Sixteen states are believed to have supplied weapons to Afghanistan from 2001 to 2020 with the US supplying 74 % of weapons, followed by Russia. Much of this equipment was left behind by the US military and is being used to inflate Taliban’s arsenal. WILPF is calling for better oversight on arms movement, for compensating affected Afghan people and for an end to all militarised systems.

Militarised masculinity

Mobilising men and boys around feminist peace has been one way of deconstructing and redefining masculinities. WILPF shares a feminist analysis on the links between militarism, masculinities, peace and security. We explore opportunities for strengthening activists’ action to build equal partnerships among women and men for gender equality.

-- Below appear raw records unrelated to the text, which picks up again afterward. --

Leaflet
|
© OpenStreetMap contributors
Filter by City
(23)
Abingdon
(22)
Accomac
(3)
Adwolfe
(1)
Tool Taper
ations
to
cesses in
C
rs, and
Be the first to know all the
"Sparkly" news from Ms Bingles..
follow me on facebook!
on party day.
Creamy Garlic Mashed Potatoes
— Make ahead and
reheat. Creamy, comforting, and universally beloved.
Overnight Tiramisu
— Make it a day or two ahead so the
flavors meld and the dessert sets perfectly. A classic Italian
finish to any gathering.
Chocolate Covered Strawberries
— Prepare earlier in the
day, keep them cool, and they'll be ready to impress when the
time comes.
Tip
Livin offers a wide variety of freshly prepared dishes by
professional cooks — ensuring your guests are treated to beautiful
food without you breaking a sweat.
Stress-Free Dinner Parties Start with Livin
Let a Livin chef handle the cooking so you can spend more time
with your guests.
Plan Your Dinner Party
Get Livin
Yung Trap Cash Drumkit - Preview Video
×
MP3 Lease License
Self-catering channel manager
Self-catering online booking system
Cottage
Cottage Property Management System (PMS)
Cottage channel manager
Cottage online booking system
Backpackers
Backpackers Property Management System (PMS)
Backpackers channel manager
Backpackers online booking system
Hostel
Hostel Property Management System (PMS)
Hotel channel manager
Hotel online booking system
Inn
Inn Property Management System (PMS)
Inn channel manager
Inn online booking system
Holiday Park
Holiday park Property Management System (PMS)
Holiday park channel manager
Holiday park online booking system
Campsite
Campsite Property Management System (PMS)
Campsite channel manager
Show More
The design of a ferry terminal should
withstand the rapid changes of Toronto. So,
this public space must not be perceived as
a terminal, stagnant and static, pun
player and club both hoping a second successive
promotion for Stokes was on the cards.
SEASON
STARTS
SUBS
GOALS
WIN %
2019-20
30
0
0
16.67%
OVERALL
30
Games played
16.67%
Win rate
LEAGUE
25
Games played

WILPF has been working on challenging the prevailing notion of masculinity based on men’s physical and social superiority to, and dominance of, women in Afghanistan. It recognizes that these notions are not representative of all Afghan men, contrary to the publicly prevailing notion.

Feminist peace​

In WILPF’s view, any process towards establishing peace that has not been partly designed by women remains deficient. Beyond bringing perspectives that encapsulate the views of half of the society and unlike the men only designed processes, women’s true and meaningful participation allows the situation to improve.

In Afghanistan, WILPF has been demanding that women occupy the front seats at the negotiating tables. The experience of the past 20 has shown that women’s presence produces more sustainable solutions when they are empowered and enabled to play a role.